Mentor:  Rebecca Evans, associate professor of politics 

The relationship between the United States and China can have a significant impact on U.S. relations with other countries, such as Japan and India, and through her Summer Fellows research, Mackenzie Owens is taking an intimate look at just how important this dynamic can be.

“While there are significant differences between U.S-India and U.S.-Japan relations, both are similarly affected by U.S.-China relations,” Owens said. “I have been researching two time periods: the Sino-Soviet Border Conflict of 1969; and the Reagan Era.”

She said the first time period explores her research question within the context of the Cold War and China’s role in breaking from the Communist bloc and its disapproval of Soviet revisionism.

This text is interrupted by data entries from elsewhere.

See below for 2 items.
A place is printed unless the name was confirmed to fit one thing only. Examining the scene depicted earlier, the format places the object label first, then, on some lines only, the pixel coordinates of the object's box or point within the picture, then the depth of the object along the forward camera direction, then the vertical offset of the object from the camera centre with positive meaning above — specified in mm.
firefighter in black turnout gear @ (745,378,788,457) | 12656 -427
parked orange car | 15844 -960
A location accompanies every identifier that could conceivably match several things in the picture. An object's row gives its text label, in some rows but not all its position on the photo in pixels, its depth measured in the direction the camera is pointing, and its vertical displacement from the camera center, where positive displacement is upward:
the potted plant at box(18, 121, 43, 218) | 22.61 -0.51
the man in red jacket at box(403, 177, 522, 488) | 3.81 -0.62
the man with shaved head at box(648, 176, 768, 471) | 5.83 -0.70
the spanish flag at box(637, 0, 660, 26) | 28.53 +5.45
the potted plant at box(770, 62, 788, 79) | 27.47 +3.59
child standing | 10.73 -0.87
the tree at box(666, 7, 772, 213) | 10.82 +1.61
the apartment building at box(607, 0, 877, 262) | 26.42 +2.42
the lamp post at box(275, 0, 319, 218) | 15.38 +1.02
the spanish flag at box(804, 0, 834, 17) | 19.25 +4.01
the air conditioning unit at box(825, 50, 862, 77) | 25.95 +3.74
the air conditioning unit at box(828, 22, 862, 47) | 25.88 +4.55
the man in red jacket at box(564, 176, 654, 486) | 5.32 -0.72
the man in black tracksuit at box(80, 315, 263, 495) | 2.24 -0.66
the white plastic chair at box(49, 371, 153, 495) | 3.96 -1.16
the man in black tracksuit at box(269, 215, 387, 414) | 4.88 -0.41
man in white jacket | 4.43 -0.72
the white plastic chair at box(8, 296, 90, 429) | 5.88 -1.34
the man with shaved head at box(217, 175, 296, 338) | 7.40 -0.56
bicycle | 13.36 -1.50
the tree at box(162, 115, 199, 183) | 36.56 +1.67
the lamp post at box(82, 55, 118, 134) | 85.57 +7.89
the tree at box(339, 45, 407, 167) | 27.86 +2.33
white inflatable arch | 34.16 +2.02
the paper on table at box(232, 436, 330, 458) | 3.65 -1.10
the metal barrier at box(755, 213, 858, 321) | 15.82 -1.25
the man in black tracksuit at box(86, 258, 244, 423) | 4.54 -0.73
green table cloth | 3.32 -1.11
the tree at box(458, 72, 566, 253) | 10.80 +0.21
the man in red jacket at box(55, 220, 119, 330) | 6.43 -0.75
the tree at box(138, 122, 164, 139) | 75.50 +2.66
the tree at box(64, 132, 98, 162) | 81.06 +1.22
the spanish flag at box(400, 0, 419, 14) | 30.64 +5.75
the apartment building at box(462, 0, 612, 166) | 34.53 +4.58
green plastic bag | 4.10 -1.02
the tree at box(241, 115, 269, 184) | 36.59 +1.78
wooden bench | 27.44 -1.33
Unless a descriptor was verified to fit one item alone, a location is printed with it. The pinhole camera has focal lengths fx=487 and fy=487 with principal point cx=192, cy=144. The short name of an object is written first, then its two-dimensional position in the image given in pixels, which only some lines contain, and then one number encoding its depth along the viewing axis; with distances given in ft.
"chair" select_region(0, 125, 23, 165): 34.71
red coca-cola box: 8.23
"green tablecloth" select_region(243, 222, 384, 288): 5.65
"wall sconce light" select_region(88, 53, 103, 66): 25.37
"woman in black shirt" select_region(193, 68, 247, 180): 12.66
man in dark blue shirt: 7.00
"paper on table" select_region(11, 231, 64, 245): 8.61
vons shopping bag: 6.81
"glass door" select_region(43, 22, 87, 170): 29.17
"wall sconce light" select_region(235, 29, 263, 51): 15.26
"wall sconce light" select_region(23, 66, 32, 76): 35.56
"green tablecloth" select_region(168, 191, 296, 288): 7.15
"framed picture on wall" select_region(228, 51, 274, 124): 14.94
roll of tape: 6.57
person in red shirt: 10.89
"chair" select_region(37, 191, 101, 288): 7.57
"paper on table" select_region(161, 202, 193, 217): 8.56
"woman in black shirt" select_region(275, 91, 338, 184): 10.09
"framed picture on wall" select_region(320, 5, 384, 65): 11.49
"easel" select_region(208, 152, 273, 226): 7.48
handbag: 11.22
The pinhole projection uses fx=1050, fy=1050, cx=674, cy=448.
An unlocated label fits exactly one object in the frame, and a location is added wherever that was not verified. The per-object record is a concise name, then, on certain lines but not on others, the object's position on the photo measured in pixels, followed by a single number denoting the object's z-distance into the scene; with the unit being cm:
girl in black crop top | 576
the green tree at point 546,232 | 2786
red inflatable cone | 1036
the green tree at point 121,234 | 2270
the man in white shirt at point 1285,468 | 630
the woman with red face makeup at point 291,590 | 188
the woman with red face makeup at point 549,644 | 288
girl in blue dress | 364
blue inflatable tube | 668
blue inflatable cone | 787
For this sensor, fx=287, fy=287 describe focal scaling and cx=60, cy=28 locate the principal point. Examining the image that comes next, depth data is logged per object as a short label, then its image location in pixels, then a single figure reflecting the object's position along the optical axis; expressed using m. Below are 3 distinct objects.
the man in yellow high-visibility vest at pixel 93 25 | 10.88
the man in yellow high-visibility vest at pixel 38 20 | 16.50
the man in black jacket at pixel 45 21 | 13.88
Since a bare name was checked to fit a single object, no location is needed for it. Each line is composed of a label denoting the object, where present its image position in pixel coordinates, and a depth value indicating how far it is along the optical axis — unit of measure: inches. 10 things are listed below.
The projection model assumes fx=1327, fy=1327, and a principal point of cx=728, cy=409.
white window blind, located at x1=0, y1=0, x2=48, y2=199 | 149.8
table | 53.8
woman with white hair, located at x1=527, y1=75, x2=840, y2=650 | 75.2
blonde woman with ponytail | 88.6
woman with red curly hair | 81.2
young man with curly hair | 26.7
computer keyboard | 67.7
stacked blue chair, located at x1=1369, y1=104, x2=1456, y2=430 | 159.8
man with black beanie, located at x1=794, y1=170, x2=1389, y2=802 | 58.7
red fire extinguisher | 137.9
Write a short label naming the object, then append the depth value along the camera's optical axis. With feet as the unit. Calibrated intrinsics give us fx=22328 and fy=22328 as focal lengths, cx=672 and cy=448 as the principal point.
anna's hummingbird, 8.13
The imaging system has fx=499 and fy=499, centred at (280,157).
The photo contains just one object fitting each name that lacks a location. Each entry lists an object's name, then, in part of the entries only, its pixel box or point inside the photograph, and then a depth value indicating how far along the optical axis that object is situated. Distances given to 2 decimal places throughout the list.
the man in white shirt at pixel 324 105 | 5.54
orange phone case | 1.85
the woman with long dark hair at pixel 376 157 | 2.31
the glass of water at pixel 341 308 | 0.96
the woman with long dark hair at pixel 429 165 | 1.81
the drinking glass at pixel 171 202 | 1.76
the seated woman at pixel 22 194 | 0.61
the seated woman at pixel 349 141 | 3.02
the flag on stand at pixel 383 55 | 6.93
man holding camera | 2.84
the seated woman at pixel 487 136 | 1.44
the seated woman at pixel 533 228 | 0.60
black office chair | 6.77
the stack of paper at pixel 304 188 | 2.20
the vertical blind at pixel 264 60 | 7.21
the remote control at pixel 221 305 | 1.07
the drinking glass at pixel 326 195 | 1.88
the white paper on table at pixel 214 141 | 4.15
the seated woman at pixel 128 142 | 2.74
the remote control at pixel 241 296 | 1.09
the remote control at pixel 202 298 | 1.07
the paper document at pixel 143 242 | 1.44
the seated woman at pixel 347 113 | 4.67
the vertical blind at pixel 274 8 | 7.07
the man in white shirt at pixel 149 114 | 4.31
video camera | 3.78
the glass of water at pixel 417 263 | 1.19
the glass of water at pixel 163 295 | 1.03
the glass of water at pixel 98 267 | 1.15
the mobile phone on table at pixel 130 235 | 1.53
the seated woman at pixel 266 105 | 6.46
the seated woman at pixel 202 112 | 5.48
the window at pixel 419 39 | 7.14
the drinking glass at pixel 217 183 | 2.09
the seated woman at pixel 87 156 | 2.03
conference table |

“The second time period explores this in terms of the Cold War and Ronald Reagan, who supported Taiwan following the Carter administration’s recognition of the One China Policy.”

In breaking it down in that way, Owens analyzes the two Republican presidents and their foreign policy, each holding contradictory stances on China.

The Passion Behind the Project 

“This work is important to me considering current international relations, and I think it is important to understand how U.S.-China relations have progressed, especially now as the U.S. no longer sustains containment policies alone. The U.S. is falling from its position as hegemon and with this, democracy is being challenged. I believe there can be large implications from this, but I find the U.S.’s allies will be important in balancing Chinese growth.